Fiercely young and fiercely alive.
No less so now, sixty-some years later.
His hand tightened around hers. She responded. Her lips parted. She smiled and ducked her head, no different from a young girl on her first buggy ride after a singing.
She had a lovely singing voice. He began to hum that hymn. “Amazing Grace.”
After a second or two, she joined in, but with the words.
Her voice bathed him in a healing pool of anticipation. Something he hadn’t felt in years. Sweet anticipa
tion.
He need only lean forward ever so slightly and his lips would touch hers.
What would they feel like? Tender and soft.
Wonderful.
Like love.
Somewhere in the house, Delia’s voice cried out. “Mudder, Mudder.”
Life whirled between them like a tornado touching down and spiraling away.
Laura withdrew her hand, but the smile remained. “I’ll get the tea.”
Zechariah turned his hand back and forth, peering at the palm, then the other side. Her touch didn’t have miraculous, physical healing power, but something inside him had changed. “Ben meant what he said.”

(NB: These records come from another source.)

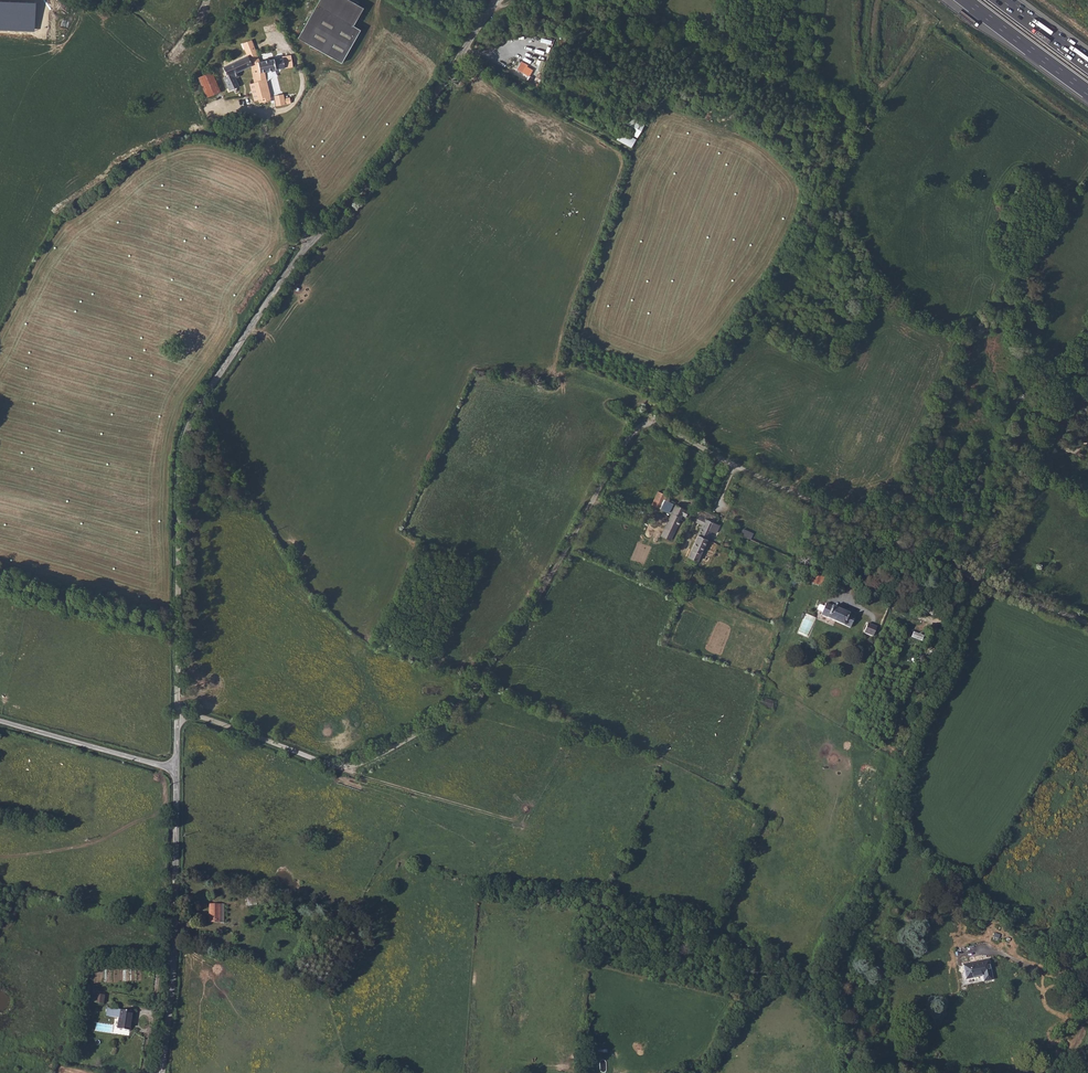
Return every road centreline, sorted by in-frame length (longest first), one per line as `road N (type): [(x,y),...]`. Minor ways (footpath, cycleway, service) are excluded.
road 1 (unclassified): [(179,711),(347,770),(445,717),(498,652),(618,456),(647,424),(1087,625)]
road 2 (unclassified): [(179,711),(177,464),(185,432),(309,244),(396,147),(497,0)]
road 3 (track): [(821,996),(825,956),(882,861),(920,713),(1074,392),(1041,372),(1028,353),(1026,325),(1002,312)]
road 4 (unclassified): [(163,1072),(173,984),(176,768)]
road 5 (track): [(461,53),(632,154),(647,142),(659,111)]
road 6 (track): [(177,629),(0,583)]
road 7 (unclassified): [(176,768),(0,721)]
road 8 (track): [(347,770),(521,821)]
road 9 (trunk): [(961,0),(1087,96)]
road 10 (unclassified): [(693,1072),(775,977)]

“It’s not over until it’s over.” Her knees popped and her hips cracked as she stood. “It doesn’t matter where you live. It’s a small community. A short ride. A small effort.”
Was she talking about them? It seemed so. Gott, I hope so.
Humming, she went to the stove and settled the teapot on a burner. “I don’t know much, but I do know every minute on this earth counts. I trust in the Lord and His will for me.”
She turned and smiled. The delicate scent of chamomile and honey floated in the air. “And for you.”
TWENTY
LAURA SLIPPED DOWN THE HALLWAY IN SOLOMON’S HOUSE to the back bedroom. Ben had agreed to give her five minutes with Hannah before the meeting, called specifically to hear her greatgranddaughter’s confession. It hadn’t taken much begging, such was the compassion in Ben’s eyes. This was his first official act only one week into his service as bishop. She knocked on the half-open door and peeked inside. Hannah stood at the window, staring out at the frozen landscape in Solomon’s backyard.
“Are you ready?”
“Is it time?” Hannah’s hands went to her neck as she turned, her face red and blotchy from tears. “Already? I can’t decide if I want time to pass quickly so I can get it over with or slowly so I don’t have to walk out there yet.”
“A few more minutes.” Laura hugged her. The girl’s thin body trembled. “I just wanted to tell you I’m praying for you. My lieb for you will never change.”